What to work on:
Below are entries to examine: work out how many lines contain the word "contenu", and give only that number.

Saved entries:

--

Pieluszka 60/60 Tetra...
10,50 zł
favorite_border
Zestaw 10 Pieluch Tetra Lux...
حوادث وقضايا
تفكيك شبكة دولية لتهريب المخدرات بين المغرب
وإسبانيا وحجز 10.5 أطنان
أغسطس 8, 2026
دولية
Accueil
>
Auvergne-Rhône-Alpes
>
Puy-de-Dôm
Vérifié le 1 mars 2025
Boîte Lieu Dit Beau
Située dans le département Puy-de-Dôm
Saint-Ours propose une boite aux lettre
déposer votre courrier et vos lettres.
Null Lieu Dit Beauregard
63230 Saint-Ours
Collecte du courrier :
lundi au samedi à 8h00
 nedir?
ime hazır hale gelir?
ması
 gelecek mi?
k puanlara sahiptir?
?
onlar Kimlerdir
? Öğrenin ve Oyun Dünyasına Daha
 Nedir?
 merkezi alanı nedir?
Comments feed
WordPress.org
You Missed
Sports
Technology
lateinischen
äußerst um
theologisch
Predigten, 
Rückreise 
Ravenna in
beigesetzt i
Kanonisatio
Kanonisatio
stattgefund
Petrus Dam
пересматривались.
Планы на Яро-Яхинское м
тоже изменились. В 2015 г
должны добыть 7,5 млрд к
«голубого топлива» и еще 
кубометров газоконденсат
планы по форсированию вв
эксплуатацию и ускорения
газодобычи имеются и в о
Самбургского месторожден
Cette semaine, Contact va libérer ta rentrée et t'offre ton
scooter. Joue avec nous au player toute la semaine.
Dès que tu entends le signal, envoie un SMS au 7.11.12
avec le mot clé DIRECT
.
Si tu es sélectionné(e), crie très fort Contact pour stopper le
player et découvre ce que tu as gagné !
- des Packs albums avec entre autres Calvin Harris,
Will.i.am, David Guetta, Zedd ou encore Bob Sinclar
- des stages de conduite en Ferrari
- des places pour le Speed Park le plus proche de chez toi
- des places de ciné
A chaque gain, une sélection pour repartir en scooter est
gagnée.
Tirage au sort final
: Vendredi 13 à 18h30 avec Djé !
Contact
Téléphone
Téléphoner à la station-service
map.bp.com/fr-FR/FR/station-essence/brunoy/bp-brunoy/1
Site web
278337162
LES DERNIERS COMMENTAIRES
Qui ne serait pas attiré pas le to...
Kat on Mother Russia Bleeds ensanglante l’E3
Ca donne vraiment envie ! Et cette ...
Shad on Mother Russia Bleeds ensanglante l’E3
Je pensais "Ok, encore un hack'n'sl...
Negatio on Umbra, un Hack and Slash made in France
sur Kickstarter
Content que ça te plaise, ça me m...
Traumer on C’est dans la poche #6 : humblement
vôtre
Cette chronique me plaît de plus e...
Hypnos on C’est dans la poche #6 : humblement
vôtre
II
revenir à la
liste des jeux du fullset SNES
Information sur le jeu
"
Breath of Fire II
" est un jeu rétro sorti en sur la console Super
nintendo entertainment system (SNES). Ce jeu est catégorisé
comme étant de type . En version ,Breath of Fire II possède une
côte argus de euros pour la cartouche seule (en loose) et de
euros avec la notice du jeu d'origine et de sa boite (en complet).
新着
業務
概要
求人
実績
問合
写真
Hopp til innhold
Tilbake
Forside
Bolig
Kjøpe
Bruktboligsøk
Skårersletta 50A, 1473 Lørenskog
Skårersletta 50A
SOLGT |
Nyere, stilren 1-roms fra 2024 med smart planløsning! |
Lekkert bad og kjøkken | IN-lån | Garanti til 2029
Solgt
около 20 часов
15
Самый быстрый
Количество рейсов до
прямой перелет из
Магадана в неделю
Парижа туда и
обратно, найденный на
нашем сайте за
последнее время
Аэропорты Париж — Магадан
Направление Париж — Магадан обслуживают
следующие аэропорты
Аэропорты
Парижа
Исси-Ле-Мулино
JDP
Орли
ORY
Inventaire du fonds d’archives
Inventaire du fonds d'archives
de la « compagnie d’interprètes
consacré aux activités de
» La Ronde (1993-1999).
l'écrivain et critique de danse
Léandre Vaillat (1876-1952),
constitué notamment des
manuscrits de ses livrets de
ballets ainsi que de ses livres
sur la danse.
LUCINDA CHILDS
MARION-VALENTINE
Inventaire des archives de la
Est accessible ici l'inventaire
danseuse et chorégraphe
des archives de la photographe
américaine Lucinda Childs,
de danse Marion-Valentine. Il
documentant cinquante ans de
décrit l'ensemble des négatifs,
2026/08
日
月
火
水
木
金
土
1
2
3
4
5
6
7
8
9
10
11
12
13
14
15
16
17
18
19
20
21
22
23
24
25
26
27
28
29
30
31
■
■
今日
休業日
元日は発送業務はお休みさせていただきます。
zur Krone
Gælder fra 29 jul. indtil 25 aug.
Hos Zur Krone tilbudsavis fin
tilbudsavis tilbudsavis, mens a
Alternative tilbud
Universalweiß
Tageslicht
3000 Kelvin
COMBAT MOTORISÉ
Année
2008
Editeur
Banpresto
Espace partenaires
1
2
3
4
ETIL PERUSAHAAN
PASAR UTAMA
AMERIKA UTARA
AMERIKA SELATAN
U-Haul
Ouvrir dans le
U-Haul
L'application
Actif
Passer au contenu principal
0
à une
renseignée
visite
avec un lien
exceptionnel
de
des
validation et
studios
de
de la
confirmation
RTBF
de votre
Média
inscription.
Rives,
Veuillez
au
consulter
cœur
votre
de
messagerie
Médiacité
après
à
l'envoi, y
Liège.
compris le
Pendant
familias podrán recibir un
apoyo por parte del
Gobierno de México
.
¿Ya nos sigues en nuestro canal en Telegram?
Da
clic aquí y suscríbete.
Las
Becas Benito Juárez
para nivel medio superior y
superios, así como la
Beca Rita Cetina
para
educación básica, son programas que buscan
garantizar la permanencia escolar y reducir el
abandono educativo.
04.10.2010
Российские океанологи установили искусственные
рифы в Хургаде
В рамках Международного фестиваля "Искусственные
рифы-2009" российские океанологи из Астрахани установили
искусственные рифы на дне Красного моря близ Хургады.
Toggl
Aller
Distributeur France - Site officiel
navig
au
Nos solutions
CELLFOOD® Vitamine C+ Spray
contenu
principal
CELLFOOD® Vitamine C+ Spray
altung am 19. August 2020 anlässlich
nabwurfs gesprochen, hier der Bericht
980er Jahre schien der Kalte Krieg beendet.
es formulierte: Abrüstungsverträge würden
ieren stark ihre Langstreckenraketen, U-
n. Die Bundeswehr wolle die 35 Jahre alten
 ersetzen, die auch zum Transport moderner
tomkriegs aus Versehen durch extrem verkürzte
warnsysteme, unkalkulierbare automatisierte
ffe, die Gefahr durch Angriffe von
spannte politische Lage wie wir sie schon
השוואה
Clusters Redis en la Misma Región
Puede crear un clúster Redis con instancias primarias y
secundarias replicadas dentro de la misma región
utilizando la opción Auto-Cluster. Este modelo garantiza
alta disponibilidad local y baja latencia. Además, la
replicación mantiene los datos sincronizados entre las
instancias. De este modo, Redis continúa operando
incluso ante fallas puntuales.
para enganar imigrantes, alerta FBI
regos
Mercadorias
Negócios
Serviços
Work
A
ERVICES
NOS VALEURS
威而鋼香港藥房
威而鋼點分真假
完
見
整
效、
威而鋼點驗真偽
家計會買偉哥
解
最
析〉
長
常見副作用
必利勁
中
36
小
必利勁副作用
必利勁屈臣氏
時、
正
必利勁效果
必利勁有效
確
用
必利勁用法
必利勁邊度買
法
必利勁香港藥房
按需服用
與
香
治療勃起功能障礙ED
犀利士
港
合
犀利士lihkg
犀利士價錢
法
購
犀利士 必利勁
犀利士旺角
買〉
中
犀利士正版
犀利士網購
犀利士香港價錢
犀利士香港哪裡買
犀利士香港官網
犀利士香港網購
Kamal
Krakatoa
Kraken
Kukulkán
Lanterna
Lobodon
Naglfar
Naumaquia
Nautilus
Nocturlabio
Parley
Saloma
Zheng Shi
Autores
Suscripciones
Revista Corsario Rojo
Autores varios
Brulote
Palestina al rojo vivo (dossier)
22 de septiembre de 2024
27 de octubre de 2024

--

Result:
2